* Instructions for the task
The records below must be reproduced exactly. Strip out the pictures.

=======

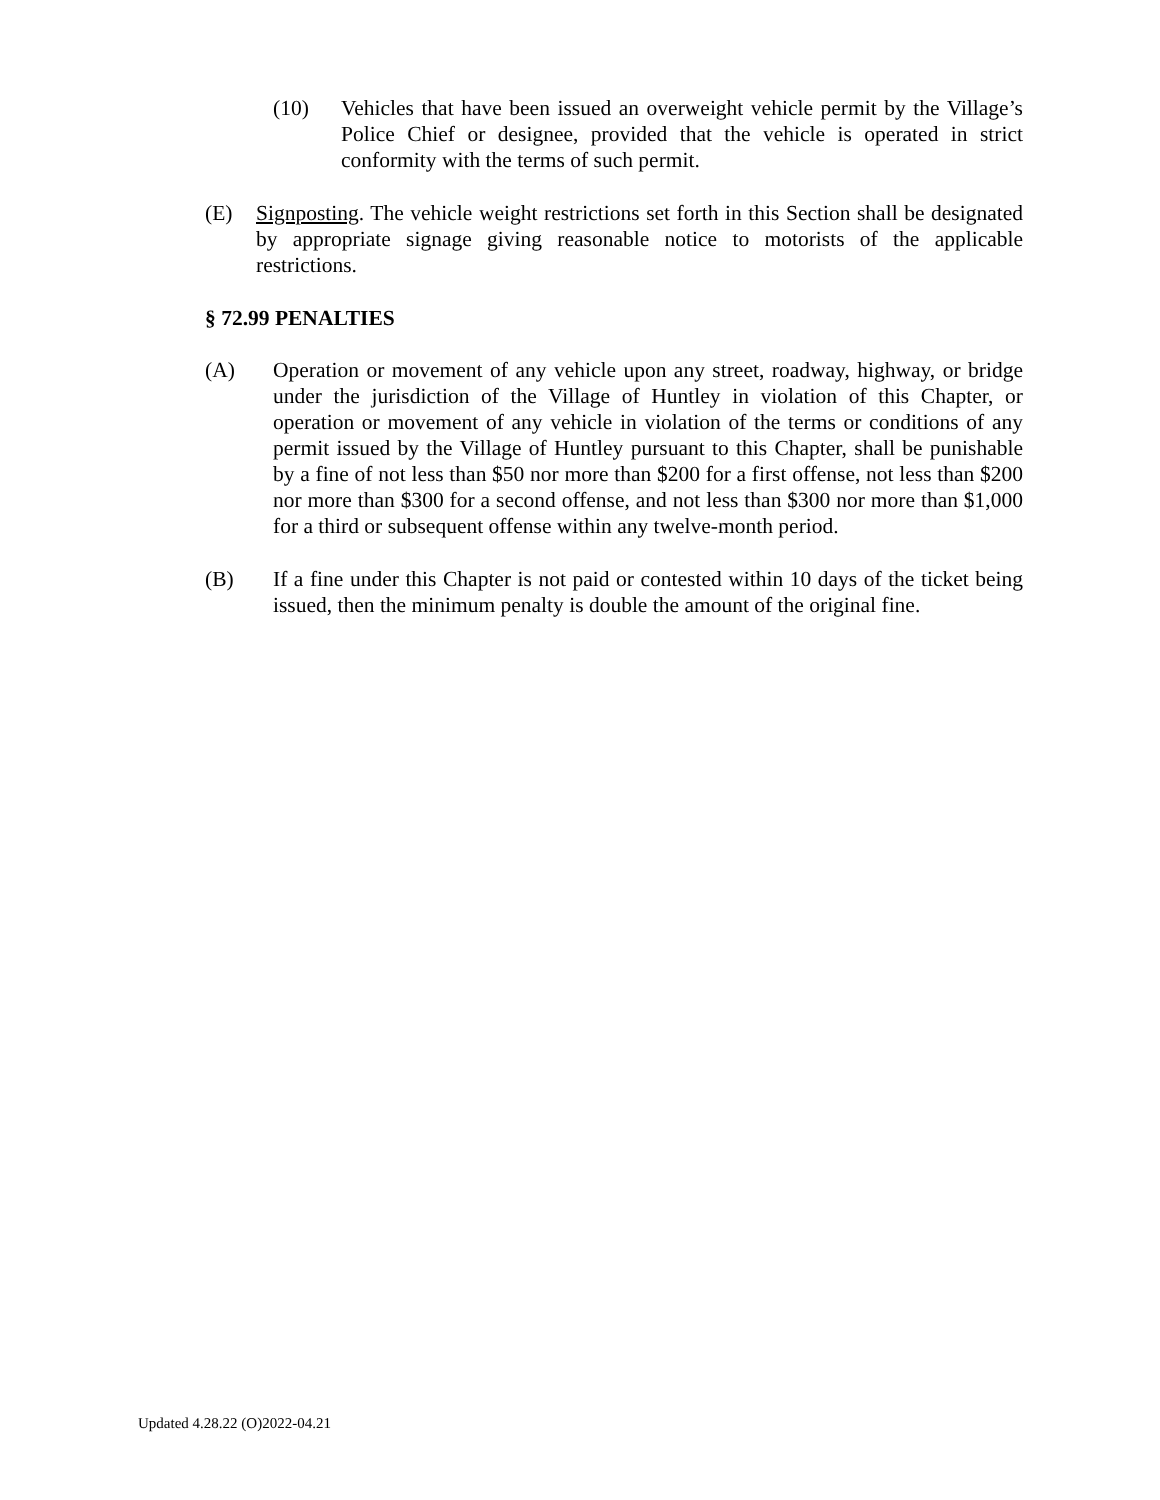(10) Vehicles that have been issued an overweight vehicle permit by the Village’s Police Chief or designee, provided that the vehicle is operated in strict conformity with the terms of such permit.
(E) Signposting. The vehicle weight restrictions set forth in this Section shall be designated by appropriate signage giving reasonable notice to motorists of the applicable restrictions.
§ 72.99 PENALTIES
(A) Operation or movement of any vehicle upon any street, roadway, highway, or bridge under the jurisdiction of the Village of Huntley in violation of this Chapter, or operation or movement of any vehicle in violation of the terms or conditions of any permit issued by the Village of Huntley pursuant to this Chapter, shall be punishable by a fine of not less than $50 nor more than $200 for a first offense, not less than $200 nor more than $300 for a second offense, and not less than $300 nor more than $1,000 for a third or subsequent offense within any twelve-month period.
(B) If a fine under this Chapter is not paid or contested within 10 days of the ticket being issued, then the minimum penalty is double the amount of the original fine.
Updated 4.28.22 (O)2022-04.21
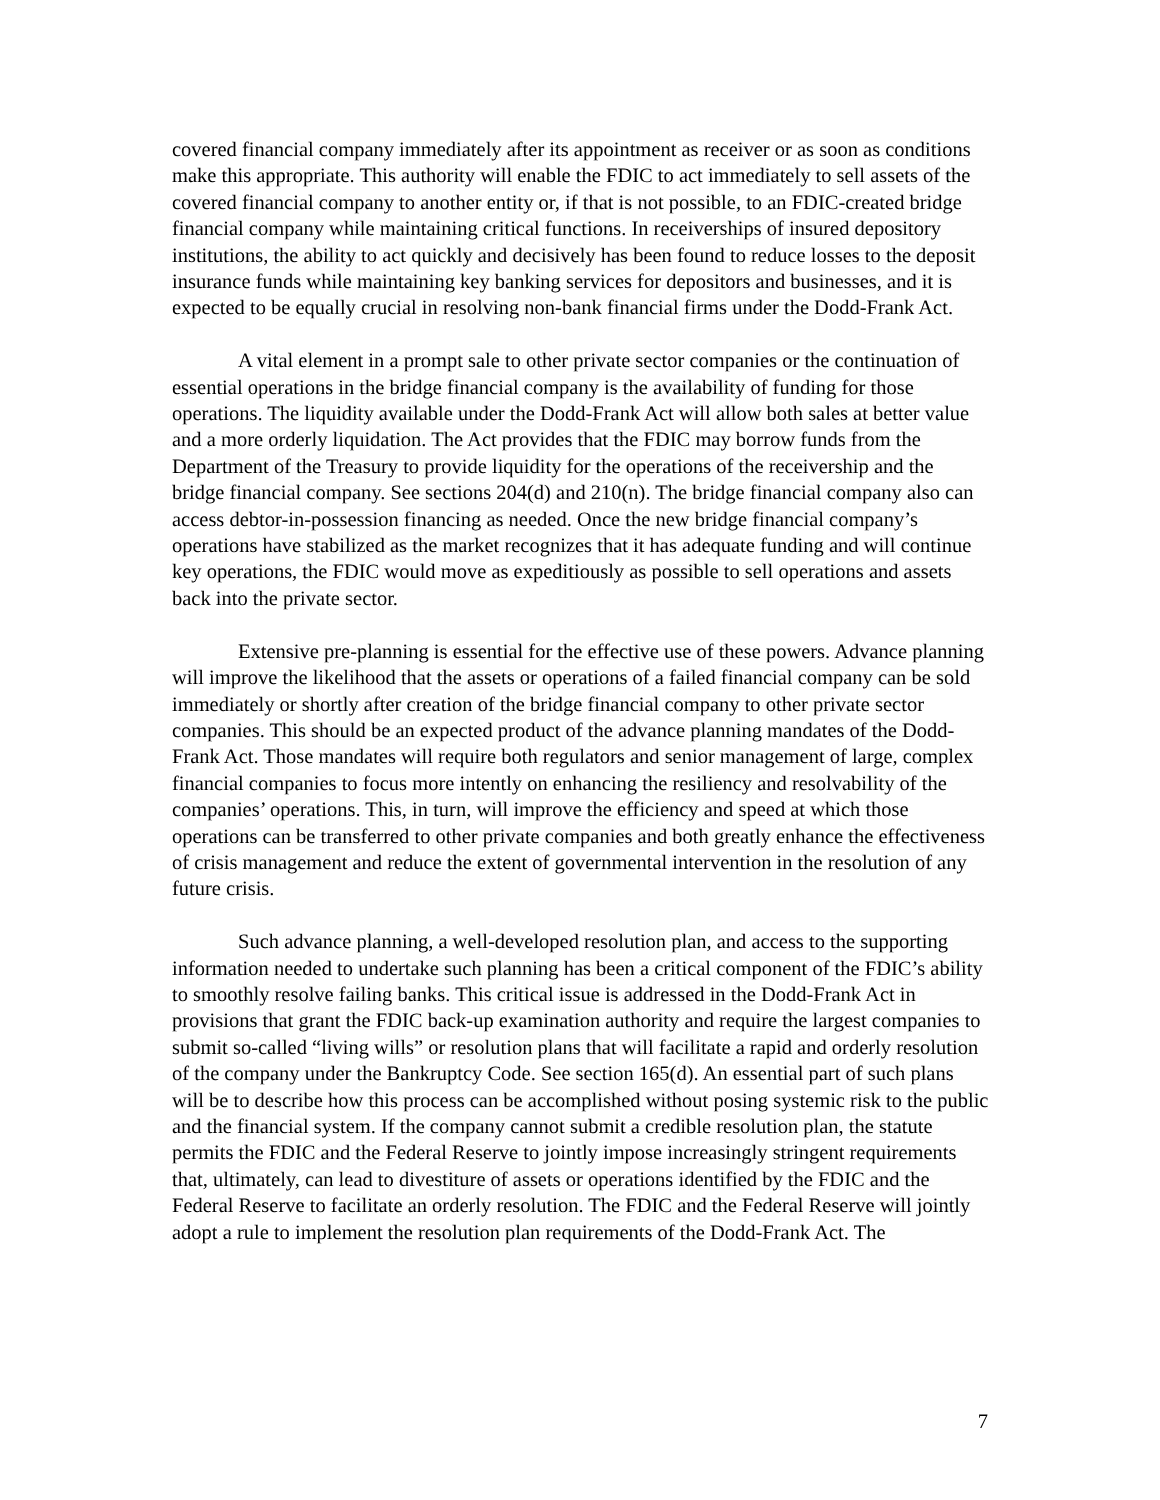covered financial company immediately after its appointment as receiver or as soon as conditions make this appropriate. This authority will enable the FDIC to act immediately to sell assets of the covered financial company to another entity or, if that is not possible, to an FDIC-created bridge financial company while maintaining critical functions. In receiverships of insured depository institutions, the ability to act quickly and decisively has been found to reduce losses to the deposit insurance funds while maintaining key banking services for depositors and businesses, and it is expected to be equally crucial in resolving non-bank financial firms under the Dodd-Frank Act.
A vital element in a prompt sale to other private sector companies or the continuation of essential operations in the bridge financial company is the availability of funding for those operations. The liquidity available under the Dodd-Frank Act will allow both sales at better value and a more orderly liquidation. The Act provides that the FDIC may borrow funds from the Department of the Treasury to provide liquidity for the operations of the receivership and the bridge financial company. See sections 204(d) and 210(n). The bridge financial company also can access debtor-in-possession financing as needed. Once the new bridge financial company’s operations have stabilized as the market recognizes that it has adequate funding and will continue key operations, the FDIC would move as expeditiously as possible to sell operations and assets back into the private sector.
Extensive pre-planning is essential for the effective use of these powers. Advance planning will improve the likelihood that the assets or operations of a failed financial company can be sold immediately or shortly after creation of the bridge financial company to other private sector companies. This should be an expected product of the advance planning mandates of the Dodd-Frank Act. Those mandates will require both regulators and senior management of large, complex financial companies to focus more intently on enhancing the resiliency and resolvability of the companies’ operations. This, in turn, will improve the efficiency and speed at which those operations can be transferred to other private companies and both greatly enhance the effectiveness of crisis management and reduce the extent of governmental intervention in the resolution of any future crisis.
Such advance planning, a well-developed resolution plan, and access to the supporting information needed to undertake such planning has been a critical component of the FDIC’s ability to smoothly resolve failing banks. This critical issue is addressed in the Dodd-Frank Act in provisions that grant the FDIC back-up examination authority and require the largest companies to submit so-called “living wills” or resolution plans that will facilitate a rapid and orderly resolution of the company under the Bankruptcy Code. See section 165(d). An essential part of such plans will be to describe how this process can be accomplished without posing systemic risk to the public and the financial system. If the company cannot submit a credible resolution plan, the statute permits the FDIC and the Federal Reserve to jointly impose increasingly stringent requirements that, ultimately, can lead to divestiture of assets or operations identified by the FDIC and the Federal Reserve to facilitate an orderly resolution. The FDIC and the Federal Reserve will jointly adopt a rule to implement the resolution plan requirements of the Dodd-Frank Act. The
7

=======

* Task response
(10) Vehicles that have been issued an overweight vehicle permit by the Village’s Police Chief or designee, provided that the vehicle is operated in strict conformity with the terms of such permit.
(E) Signposting. The vehicle weight restrictions set forth in this Section shall be designated by appropriate signage giving reasonable notice to motorists of the applicable restrictions.
§ 72.99 PENALTIES
(A) Operation or movement of any vehicle upon any street, roadway, highway, or bridge under the jurisdiction of the Village of Huntley in violation of this Chapter, or operation or movement of any vehicle in violation of the terms or conditions of any permit issued by the Village of Huntley pursuant to this Chapter, shall be punishable by a fine of not less than $50 nor more than $200 for a first offense, not less than $200 nor more than $300 for a second offense, and not less than $300 nor more than $1,000 for a third or subsequent offense within any twelve-month period.
(B) If a fine under this Chapter is not paid or contested within 10 days of the ticket being issued, then the minimum penalty is double the amount of the original fine.
Updated 4.28.22 (O)2022-04.21
covered financial company immediately after its appointment as receiver or as soon as conditions make this appropriate. This authority will enable the FDIC to act immediately to sell assets of the covered financial company to another entity or, if that is not possible, to an FDIC-created bridge financial company while maintaining critical functions. In receiverships of insured depository institutions, the ability to act quickly and decisively has been found to reduce losses to the deposit insurance funds while maintaining key banking services for depositors and businesses, and it is expected to be equally crucial in resolving non-bank financial firms under the Dodd-Frank Act.
A vital element in a prompt sale to other private sector companies or the continuation of essential operations in the bridge financial company is the availability of funding for those operations. The liquidity available under the Dodd-Frank Act will allow both sales at better value and a more orderly liquidation. The Act provides that the FDIC may borrow funds from the Department of the Treasury to provide liquidity for the operations of the receivership and the bridge financial company. See sections 204(d) and 210(n). The bridge financial company also can access debtor-in-possession financing as needed. Once the new bridge financial company’s operations have stabilized as the market recognizes that it has adequate funding and will continue key operations, the FDIC would move as expeditiously as possible to sell operations and assets back into the private sector.
Extensive pre-planning is essential for the effective use of these powers. Advance planning will improve the likelihood that the assets or operations of a failed financial company can be sold immediately or shortly after creation of the bridge financial company to other private sector companies. This should be an expected product of the advance planning mandates of the Dodd-Frank Act. Those mandates will require both regulators and senior management of large, complex financial companies to focus more intently on enhancing the resiliency and resolvability of the companies’ operations. This, in turn, will improve the efficiency and speed at which those operations can be transferred to other private companies and both greatly enhance the effectiveness of crisis management and reduce the extent of governmental intervention in the resolution of any future crisis.
Such advance planning, a well-developed resolution plan, and access to the supporting information needed to undertake such planning has been a critical component of the FDIC’s ability to smoothly resolve failing banks. This critical issue is addressed in the Dodd-Frank Act in provisions that grant the FDIC back-up examination authority and require the largest companies to submit so-called “living wills” or resolution plans that will facilitate a rapid and orderly resolution of the company under the Bankruptcy Code. See section 165(d). An essential part of such plans will be to describe how this process can be accomplished without posing systemic risk to the public and the financial system. If the company cannot submit a credible resolution plan, the statute permits the FDIC and the Federal Reserve to jointly impose increasingly stringent requirements that, ultimately, can lead to divestiture of assets or operations identified by the FDIC and the Federal Reserve to facilitate an orderly resolution. The FDIC and the Federal Reserve will jointly adopt a rule to implement the resolution plan requirements of the Dodd-Frank Act. The
7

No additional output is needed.